Flüchtlinge „Die Stimmung könnte kippen“

Die CDU in Nordrhein-Westfalen fürchtet um die Willkommenskultur im Land und verlangt ein Umsteuern in der Flüchtlingspolitik.

Der Vorsitzende der CDU-Landtagsfraktion, Armin Laschet.

Foto: Henning Kaiser

Düsseldorf. Wenn am Donnerstag im nordrhein-westfälischen Landtag der Innenausschuss tagt, wird Innenminister Ralf Jäger (SPD) dabei die neuesten Flüchtlingszahlen im Land präsentieren.
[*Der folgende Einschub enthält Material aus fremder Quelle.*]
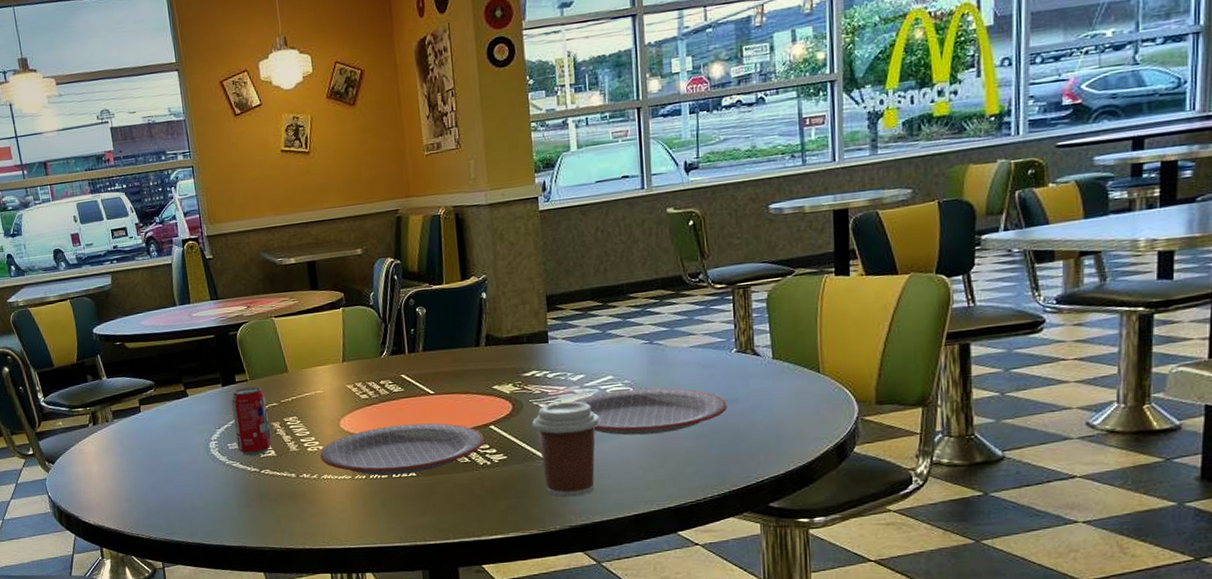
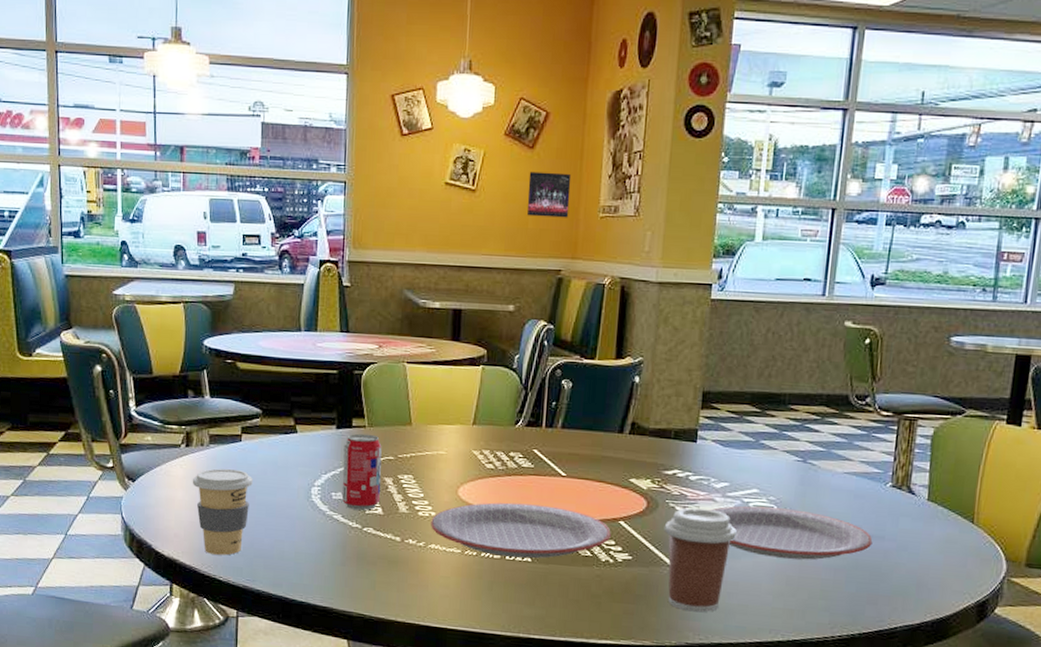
coffee cup: none [103,437,158,516] -> present [192,468,253,556]
album cover: none [354,122,397,167] -> present [527,171,572,218]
Wie belastbar sie tatsächlich sind, ist schwer zu sagen. Täglich kommen neue Menschen, die Schutz vor Krieg und Vertreibung oder eine wirtschaftliche Perspektive suchen. 59 210 Asylsuchende haben bis Ende Juli einen entsprechenden Antrag in NRW gestellt; zum Vergleich: Im gleichen Vorjahreszeitraum waren es nur 20 119 Menschen — eine Steigerung um 194 Prozent.

Allein in der Zeit vom 10. bis 16. August kamen 6632 Flüchtlinge an, so viele wie noch nie in einer Woche. Dass sich die Situation schnell ändert, ist nicht zu erwarten; im Gegenteil, die Prognose des Bamf (Bundesamtes für Migration und Flüchtlinge) geht in diesem Jahr von rund 150 000 Erst- und 20 000 Folgeantragstellern aus. Zudem müssten 50 000 „Ex-NRW-Fälle“ versorgt werden — Asylsuchende, die zuerst nach NRW kommen, dann aber in andere Bundesländer weitergeleitet werden.
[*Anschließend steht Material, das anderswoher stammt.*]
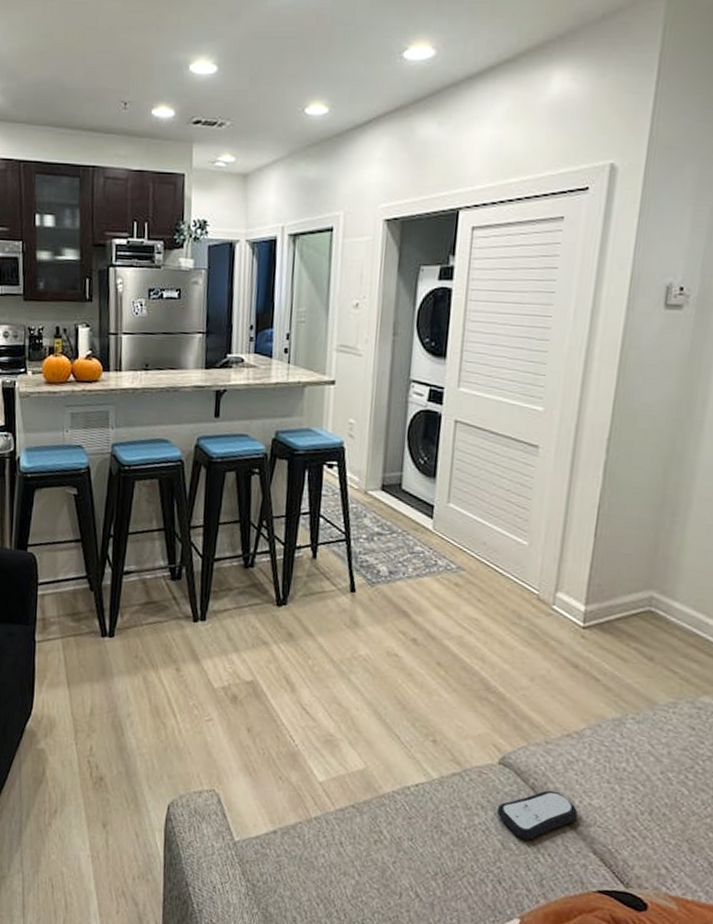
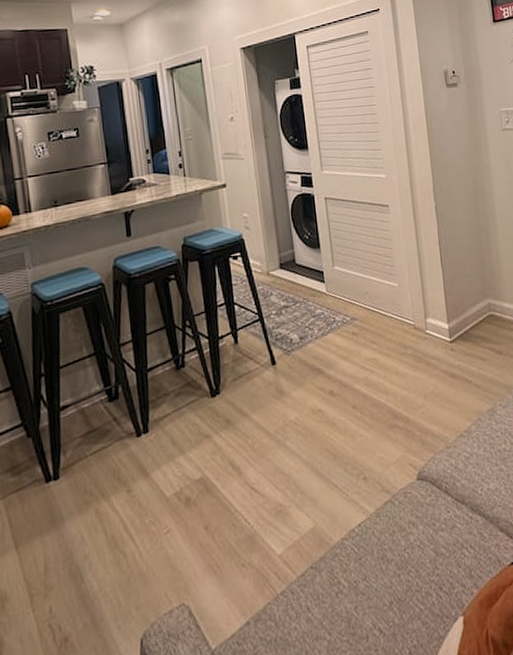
remote control: present [496,790,578,840] -> none [424,487,483,541]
Man darf nicht davon ausgehen, dass der Innenminister für seine Präsentation viel Applaus von der Opposition bekommen wird. Der Landes- und Fraktionsvorsitzende der NRW-CDU, Armin Laschet, attestiert der Landesregierung in Sachen Flüchtlingen „Organisationsversagen“. „Man verwaltet nur das Chaos“, findet Laschet. „Hier geht es drunter und drüber.“

Laschet fordert mit Blick auf die Ministerpräsidentin Hannelore Kraft (SPD) mehr „Chefverantwortung“ und bringt erneut einen Krisenstab ins Gespräch, der mit sämtlichen Ressortchefs im Wochenturnus zu tagen habe. Zudem will Laschet eine grundsätzliche Reorganisation der Erstaufnahme hinbekommen.

Menschen ohne Aussicht auf einen positiven Asylbescheid sollten in „zentralen Stellen“ aufgenommen werden und möglichst schnell „zurückgeführt“ werden — wie dies im Juni beim Bund-Länder-Flüchtlingsgipfel vereinbart worden sei. Im Blick hat der Oppositionsführer die Länder des Westbalkans, Albanien, Kosovo, Montenegro, die er für sichere Herkunftsländer hält.

Zudem soll NRW die derzeitigen Unterbringungskapazitäten um 30 000 auf dann 40 000 Plätze erhöhen und die Kommunen durch eine schnellere und vor allem volle Kostenerstattung entlasten. „Obwohl die Kommunen seit Monaten an der Grenze ihrer Belastbarkeit arbeiten, wälzt Rot-Grün weitere Aufgaben auf sie ab“, sagt Laschet.

Der CDU-Mann sieht nicht nur die Kommunen in Gefahr, sondern auch die noch vorherrschende „Willkommenskultur“ im Land. „Ich fürchte, dass die Stimmung kippt, wenn wir die Probleme nicht in den Griff bekommen“. In Gewalt gegen Flüchtlinge müsse das zwar nicht enden, im günstigsten Fall sei aber Passivität der vielen ehrenamtlichen Helfer die Folge. In der kommenden Woche will die CDU im Landtag ihre eigenen Vorschläge präsentieren. Dazu gehören auch die beiden Sonderprogramme „Schule für Flüchtlingskinder“ und „Kita-Betreuung der Flüchtlingskinder“.